Tio Carlinhos completaria 30 anos no dia 26 e pretendia celebrar da forma mais esplendorosa que pudesse. Queria centenas de convidados, várias bandas de música, dançarinas e máxima ostentação, tudo pago com sua parte na herança do falecido pai, o quinto Duque de Olímpia, meu avô. Para isso, pediu o Castelo de Valmonte, propriedade ancestral da dinastia, localizado próximo à fronteira com a Espanha, o que lhe foi negado por Papai, contrário a qualquer esbanjamento, mesmo que com dinheiro próprio. Sem outra opção, o aniversariante alugou uma casa de festa à altura, o deslumbrante palacete do (falido) Conde de Vilanova de Arousa, em Olímpia. O Rei enfureceu-se; uma festa desse porte na capital era tudo que ele não queria, pois não seria possível evitar a imprensa e atrairia críticas à Coroa; impossibilitado de impedir a realização do evento em razão de tio Carlinhos já ter gastado nisso muito dinheiro e se mostrar irredutível, na qualidade de Chefe de Casa, Sua Majestade proibiu toda a Família Real de comparecer. Esse dissabor em nada prejudicou a relação dos dois, apenas se desentendiam quando se tocava no assunto. Papai enxergava o irmão mais novo, que ficou órfão de pai ainda criança, como um filho; ao mesmo tempo que queria mimá-lo e protegê-lo, sentia-se no dever de corrigi-lo e educá-lo.

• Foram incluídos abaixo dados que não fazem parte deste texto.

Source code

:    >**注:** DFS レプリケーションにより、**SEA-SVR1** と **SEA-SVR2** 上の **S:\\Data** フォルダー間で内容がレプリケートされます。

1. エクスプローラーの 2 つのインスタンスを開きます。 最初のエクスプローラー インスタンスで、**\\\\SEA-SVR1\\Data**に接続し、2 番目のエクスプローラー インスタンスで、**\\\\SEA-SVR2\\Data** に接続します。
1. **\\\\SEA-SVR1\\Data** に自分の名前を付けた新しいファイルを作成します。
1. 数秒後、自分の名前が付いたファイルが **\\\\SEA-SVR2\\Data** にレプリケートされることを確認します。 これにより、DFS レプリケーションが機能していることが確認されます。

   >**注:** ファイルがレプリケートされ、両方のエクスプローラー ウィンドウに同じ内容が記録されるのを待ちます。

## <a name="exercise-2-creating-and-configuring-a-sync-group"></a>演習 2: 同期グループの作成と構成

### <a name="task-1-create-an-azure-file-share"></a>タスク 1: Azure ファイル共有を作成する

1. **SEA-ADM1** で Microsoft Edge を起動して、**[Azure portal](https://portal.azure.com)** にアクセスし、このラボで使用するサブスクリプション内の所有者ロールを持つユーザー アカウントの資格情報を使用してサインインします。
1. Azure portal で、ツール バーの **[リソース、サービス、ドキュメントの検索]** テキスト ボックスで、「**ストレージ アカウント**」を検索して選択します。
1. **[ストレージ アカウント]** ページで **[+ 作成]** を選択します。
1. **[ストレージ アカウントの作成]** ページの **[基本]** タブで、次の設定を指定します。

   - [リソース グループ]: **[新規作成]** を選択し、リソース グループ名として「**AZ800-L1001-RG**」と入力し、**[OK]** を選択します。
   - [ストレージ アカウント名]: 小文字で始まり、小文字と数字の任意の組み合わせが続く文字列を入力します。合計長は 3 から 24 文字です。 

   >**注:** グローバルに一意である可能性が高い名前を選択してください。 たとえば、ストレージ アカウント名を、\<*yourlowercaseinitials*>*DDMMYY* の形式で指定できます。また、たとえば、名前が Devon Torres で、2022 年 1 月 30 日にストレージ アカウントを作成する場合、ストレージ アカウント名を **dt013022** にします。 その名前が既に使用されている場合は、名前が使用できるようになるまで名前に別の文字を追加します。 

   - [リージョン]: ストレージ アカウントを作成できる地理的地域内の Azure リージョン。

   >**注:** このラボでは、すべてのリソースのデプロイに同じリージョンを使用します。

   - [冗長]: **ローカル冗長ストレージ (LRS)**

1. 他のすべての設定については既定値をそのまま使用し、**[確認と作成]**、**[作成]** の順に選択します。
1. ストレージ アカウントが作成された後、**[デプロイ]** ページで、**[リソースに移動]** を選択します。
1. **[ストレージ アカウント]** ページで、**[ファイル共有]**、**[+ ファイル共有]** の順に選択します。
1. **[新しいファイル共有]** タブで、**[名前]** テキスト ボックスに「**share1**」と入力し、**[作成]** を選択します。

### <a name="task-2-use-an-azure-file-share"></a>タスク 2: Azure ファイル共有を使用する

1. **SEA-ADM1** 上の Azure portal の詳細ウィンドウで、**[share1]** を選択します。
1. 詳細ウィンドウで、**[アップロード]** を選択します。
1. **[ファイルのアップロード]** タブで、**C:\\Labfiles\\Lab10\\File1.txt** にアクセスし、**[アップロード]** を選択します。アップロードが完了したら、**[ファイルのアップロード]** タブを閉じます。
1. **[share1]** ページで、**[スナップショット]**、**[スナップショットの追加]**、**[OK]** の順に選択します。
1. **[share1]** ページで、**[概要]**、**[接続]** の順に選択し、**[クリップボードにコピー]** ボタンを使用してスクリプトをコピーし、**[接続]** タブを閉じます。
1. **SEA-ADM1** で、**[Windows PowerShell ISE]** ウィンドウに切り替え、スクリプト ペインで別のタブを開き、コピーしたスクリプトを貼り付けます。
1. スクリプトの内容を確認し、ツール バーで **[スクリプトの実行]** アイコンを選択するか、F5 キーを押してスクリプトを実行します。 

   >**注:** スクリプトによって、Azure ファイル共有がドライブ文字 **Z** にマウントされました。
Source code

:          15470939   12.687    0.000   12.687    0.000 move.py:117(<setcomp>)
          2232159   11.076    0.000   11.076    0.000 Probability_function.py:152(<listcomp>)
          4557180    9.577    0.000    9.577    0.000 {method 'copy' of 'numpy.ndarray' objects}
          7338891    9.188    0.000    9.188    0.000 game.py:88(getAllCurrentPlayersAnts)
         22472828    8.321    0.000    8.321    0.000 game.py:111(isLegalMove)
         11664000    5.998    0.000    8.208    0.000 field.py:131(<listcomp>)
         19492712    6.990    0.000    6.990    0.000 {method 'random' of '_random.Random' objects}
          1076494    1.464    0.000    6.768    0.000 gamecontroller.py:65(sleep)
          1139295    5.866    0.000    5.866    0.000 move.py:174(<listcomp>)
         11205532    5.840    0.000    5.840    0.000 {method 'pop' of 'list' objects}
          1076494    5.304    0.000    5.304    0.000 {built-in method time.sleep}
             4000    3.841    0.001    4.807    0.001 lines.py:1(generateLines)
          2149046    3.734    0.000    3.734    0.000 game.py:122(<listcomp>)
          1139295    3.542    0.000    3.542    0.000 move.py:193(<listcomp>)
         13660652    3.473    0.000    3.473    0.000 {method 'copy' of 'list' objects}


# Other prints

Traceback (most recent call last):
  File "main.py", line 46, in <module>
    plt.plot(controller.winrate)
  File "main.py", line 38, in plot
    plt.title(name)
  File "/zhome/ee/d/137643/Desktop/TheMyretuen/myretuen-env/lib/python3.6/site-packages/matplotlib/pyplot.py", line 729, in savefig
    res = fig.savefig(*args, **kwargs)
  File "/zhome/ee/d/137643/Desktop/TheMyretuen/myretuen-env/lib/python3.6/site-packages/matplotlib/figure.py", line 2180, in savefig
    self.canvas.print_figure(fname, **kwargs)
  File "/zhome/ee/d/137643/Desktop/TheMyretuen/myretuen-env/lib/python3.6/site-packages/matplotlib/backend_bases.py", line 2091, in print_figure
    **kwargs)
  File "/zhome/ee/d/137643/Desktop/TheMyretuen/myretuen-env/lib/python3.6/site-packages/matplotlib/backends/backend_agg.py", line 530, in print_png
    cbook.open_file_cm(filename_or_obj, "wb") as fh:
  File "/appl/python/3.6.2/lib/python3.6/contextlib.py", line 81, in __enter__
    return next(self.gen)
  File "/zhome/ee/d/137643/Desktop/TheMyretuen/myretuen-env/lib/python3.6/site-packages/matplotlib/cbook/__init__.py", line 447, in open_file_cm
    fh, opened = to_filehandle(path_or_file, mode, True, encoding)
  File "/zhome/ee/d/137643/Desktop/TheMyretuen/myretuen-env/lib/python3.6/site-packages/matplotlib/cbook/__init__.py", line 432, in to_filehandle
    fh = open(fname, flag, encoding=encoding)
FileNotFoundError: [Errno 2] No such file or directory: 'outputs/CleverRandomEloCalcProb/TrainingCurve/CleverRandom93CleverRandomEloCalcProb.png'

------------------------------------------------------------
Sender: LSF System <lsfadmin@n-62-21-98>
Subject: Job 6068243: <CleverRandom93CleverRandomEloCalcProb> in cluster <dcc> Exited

Por fim, passado o evento, os fatos confirmaram que Papai estava absolutamente certo. A imprensa sensacionalista criticou ferozmente o luxo daquela celebração e deu a entender (falsamente) que aquela magnificência tinha sido custeada com dinheiro público. Apesar de vetada a entrada da realeza galiciana, nada impediu que comparecessem jovens princesas e príncipes estrangeiros, que abrilhantaram aquele cenário surreal em meio a nobres  e endinheirados dos diferentes continentes. Para piorar, tio Carlinhos foi fotografado com diferentes mulheres, o que fez com que sua namorada, ausente por motivo do trabalho como modelo e que nem sequer foi convidada, terminasse com ele no dia seguinte. Os 30 anos do Infante D. Carlos foram o assunto predominante nas revistas de fofoca, no Instragram e até nas colunas de política por vários dias.